Ah, também lembrei, matemática não entra na minha cabeça de jeito nenhum, química também. Assim, química só é legal quando a gente vai para o laboratório. Pesquisadora: Por que você gosta do laboratório? Porque lá é legal, né? Tem um monte de coisa legal que a gente faz massinha, um monte de experimentos. (Margarida)

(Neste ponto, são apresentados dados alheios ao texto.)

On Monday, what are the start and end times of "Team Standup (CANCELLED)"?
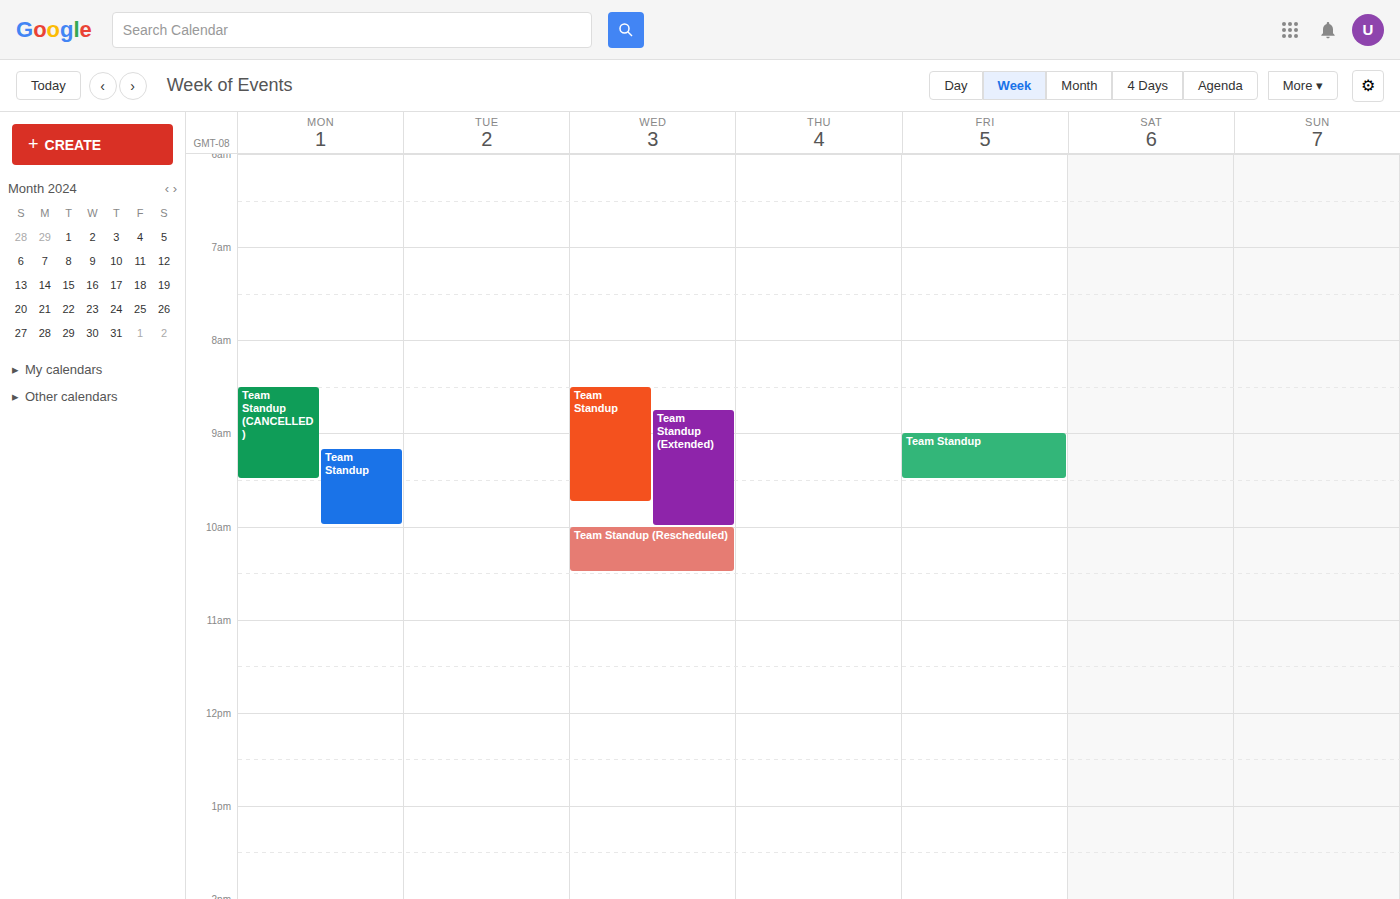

Margarida estabelece uma condição para a avaliação positiva da aula de química: “química só é legal quando a gente vai para o laboratório”. Durante as observações das aulas de química, percebi que não só Margarida, como os (as) demais estudantes não participavam das aulas. Entretanto, as práticas de laboratório eram esperadas pelos/pelas estudantes, que postavam fotos nas suas redes sociais dos momentos de interação com os colegas. Na sala de aula, observei a centralização na figura do professor e a rotina de resolução coletiva do dever de casa, cópia, explanação e resolução individual. Diferentemente do que ocorria em sala, as aulas de laboratório tinham metodologias ativas, pois os estudantes organizavam e participavam da dinâmica dos experimentos. Desse modo, além das relações sociais mais fluidas, a prática do experimento diminuía a distância entre o conteúdo ministrado da prática dos/das estudantes.